Men must endure
Their going hence, even as their coming hither:
Ripeness is all.
King Lear, Act v. Sc. 2. SHAKESPEARE.

This fell sergeant, death,
Is strict in his arrest.
Hamlet, Act v. Sc. 2. SHAKESPEARE.

We cannot hold mortality's strong hand.
King John, Act iv. Sc. 2. SHAKESPEARE.

That we shall die we know: 't is but the time
And drawing days out, that men stand upon.
Julius Cæsar, Act iii. Sc. 1. SHAKESPEARE.

Our days begin with trouble here,
Our life is but a span,
And cruel death is always near,
So frail a thing is man.
New England Primer.

Of all the wonders that I yet have heard,
It seems to me most strange that men should fear;
Seeing that death, a necessary end,
Will come when it will come.
Julius Cæsar, Act ii. Sc. 2. SHAKESPEARE.
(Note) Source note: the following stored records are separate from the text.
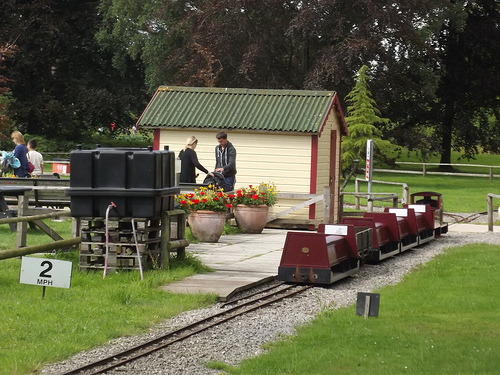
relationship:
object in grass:
[354, 290, 382, 318] [206, 240, 498, 372]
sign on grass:
[17, 251, 74, 290] [1, 215, 226, 373]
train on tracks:
[277, 191, 449, 285] [131, 259, 303, 372]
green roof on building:
[138, 75, 334, 130] [133, 86, 348, 222]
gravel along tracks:
[190, 293, 335, 359] [48, 197, 499, 372]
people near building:
[213, 129, 238, 192] [133, 85, 349, 223]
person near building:
[168, 132, 210, 187] [133, 85, 349, 223]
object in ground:
[338, 276, 405, 321] [2, 124, 497, 372]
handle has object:
[350, 292, 382, 322] [351, 285, 382, 322]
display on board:
[35, 255, 53, 289] [20, 252, 101, 307]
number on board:
[30, 244, 81, 301] [21, 253, 75, 288]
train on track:
[247, 159, 462, 293] [65, 206, 470, 371]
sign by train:
[17, 251, 74, 290] [278, 191, 448, 287]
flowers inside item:
[177, 180, 274, 210] [185, 208, 226, 245]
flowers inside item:
[177, 180, 274, 210] [184, 206, 235, 246]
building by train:
[133, 86, 348, 222] [267, 187, 450, 284]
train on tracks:
[277, 191, 449, 285] [191, 322, 216, 334]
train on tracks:
[277, 191, 449, 285] [189, 313, 205, 328]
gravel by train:
[35, 232, 500, 374] [267, 182, 454, 290]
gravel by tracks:
[35, 232, 500, 374] [48, 197, 499, 372]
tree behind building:
[169, 0, 389, 92] [133, 86, 348, 222]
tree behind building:
[184, 3, 404, 141] [133, 86, 348, 222]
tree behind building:
[71, 0, 170, 75] [133, 86, 348, 222]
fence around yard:
[339, 132, 488, 207] [343, 140, 498, 216]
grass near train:
[206, 240, 498, 372] [278, 191, 448, 287]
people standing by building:
[177, 129, 234, 192] [143, 81, 345, 218]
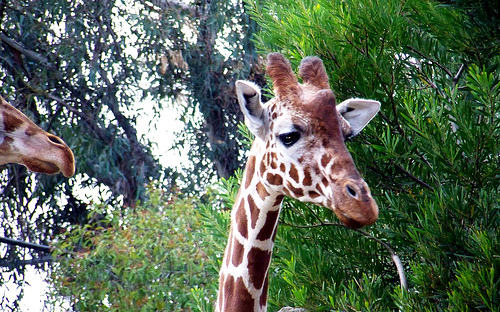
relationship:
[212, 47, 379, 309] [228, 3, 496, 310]
giraffe standing by tree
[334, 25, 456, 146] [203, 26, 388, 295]
tree next to giraffe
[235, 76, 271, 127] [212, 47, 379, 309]
ear of giraffe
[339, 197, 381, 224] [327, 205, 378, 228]
nose and mouth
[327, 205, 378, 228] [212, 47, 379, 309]
mouth of main giraffe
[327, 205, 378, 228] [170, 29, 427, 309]
mouth of main giraffe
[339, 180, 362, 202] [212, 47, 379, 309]
nostril of giraffe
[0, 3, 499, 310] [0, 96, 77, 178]
trees behind giraffe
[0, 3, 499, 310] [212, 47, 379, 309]
trees behind giraffe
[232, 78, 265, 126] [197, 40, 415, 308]
ear of giraffe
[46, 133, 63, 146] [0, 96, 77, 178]
nostril of giraffe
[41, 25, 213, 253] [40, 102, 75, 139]
tree with leaves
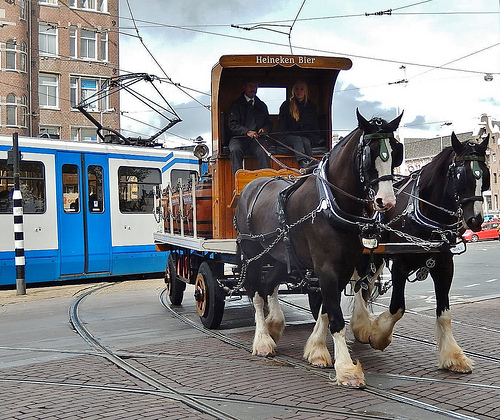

The hour concealed, and so remote the fear,
Death still draws nearer, never seeming near.
Essay on Man, Epistle III. A. POPE.

The tongues of dying men
Enforce attention, like deep harmony:
When words are scarce, they're seldom spent in vain;
For they breathe truth that breathe their words in pain.
K. Richard II., Act ii. Sc. 1. SHAKESPEARE.

A death-bed's a detector of the heart:
Here tired dissimulation drops her mask,
Through life's grimace that mistress of the scene;
Here real and apparent are the same.
Night Thoughts, Night II. DR. E. YOUNG.

The chamber where the good man meets his fate
Is privileged beyond the common walk
Of virtuous life, quite in the verge of heaven.
Night Thoughts. Night II. DR. E. YOUNG.